▶ **EXERCISE**:
Copy out the text of the records below, changing "Germany" to "Austria" wherever it occurs and leaving everything else as it is. Leave the pictures out.

▶ **DATASET EXTRACT**:
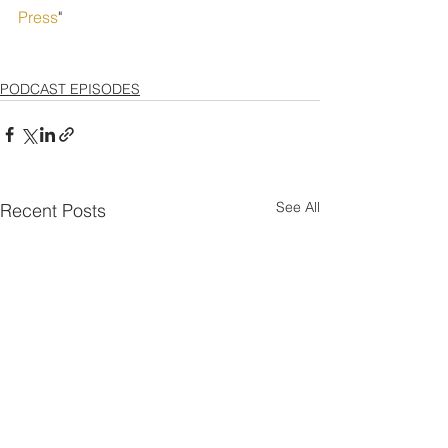
Press
" 
PODCAST EPISODES
See All
Recent Posts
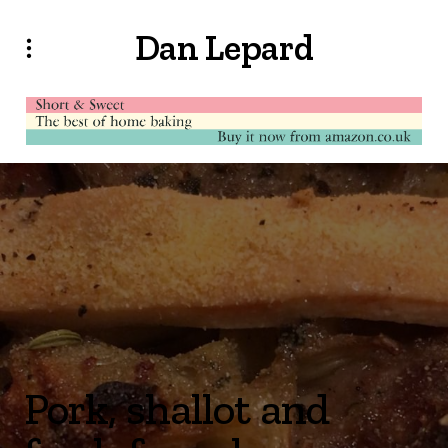
Dan Lepard
Pork, shallot and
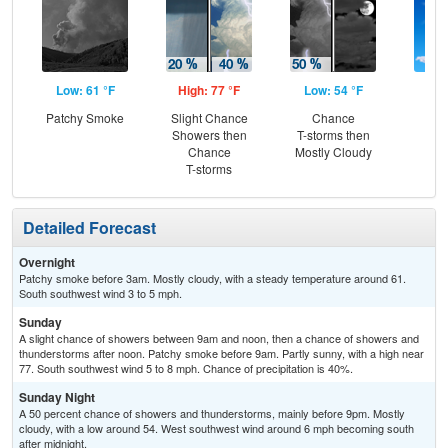
Low: 61 °F
High: 77 °F
Low: 54 °F
Hig
Patchy Smoke
Slight Chance
Chance
Sun
Showers then
T-storms then
C
Chance
Mostly Cloudy
T-
T-storms
Detailed Forecast
Overnight
Patchy smoke before 3am. Mostly cloudy, with a steady temperature around 61.
South southwest wind 3 to 5 mph.
Sunday
A slight chance of showers between 9am and noon, then a chance of showers and
thunderstorms after noon. Patchy smoke before 9am. Partly sunny, with a high near
77. South southwest wind 5 to 8 mph. Chance of precipitation is 40%.
Sunday Night
A 50 percent chance of showers and thunderstorms, mainly before 9pm. Mostly
cloudy, with a low around 54. West southwest wind around 6 mph becoming south
after midnight.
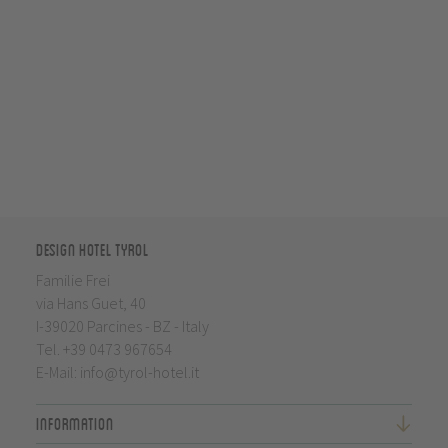
Design Hotel Tyrol
Familie Frei
via Hans Guet, 40
I-39020 Parcines - BZ - Italy
Tel.
+39 0473 967654
E-Mail:
info@tyrol-hotel.it
Information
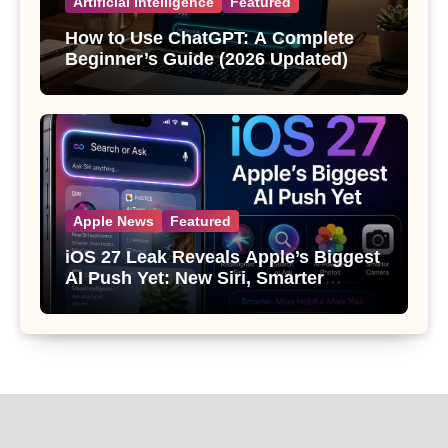
Artificial Intelligence
Featured
How to Use ChatGPT: A Complete
Beginner’s Guide (2026 Updated)
Apple News
Featured
iOS 27 Leak Reveals Apple’s Biggest
AI Push Yet: New Siri, Smarter
Photos and Pro Camera Tools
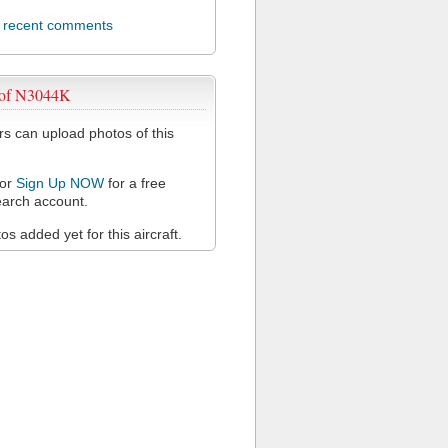
l recent comments
 of N3044K
 can upload photos of this
or
Sign Up NOW
for a free
arch account.
s added yet for this aircraft.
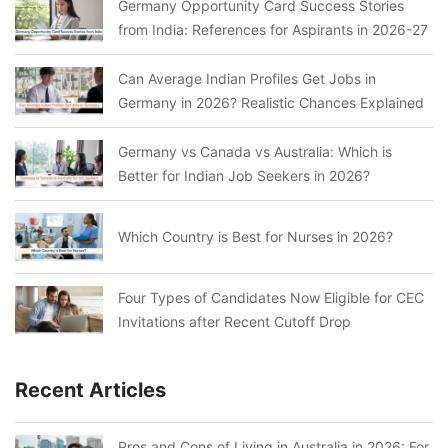
Germany Opportunity Card Success Stories
from India: References for Aspirants in 2026-27
Can Average Indian Profiles Get Jobs in
Germany in 2026? Realistic Chances Explained
Germany vs Canada vs Australia: Which is
Better for Indian Job Seekers in 2026?
Which Country is Best for Nurses in 2026?
Four Types of Candidates Now Eligible for CEC
Invitations after Recent Cutoff Drop
Recent Articles
Pros and Cons of Living in Australia in 2026: For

▶ **REPLY**:
Press
" 
PODCAST EPISODES
See All
Recent Posts
Dan Lepard
Pork, shallot and
Low: 61 °F
High: 77 °F
Low: 54 °F
Hig
Patchy Smoke
Slight Chance
Chance
Sun
Showers then
T-storms then
C
Chance
Mostly Cloudy
T-
T-storms
Detailed Forecast
Overnight
Patchy smoke before 3am. Mostly cloudy, with a steady temperature around 61.
South southwest wind 3 to 5 mph.
Sunday
A slight chance of showers between 9am and noon, then a chance of showers and
thunderstorms after noon. Patchy smoke before 9am. Partly sunny, with a high near
77. South southwest wind 5 to 8 mph. Chance of precipitation is 40%.
Sunday Night
A 50 percent chance of showers and thunderstorms, mainly before 9pm. Mostly
cloudy, with a low around 54. West southwest wind around 6 mph becoming south
after midnight.
Design Hotel Tyrol
Familie Frei
via Hans Guet, 40
I-39020 Parcines - BZ - Italy
Tel.
+39 0473 967654
E-Mail:
info@tyrol-hotel.it
Information
Artificial Intelligence
Featured
How to Use ChatGPT: A Complete
Beginner’s Guide (2026 Updated)
Apple News
Featured
iOS 27 Leak Reveals Apple’s Biggest
AI Push Yet: New Siri, Smarter
Photos and Pro Camera Tools
l recent comments
 of N3044K
 can upload photos of this
or
Sign Up NOW
for a free
arch account.
s added yet for this aircraft.
Austria Opportunity Card Success Stories
from India: References for Aspirants in 2026-27
Can Average Indian Profiles Get Jobs in
Austria in 2026? Realistic Chances Explained
Austria vs Canada vs Australia: Which is
Better for Indian Job Seekers in 2026?
Which Country is Best for Nurses in 2026?
Four Types of Candidates Now Eligible for CEC
Invitations after Recent Cutoff Drop
Recent Articles
Pros and Cons of Living in Australia in 2026: For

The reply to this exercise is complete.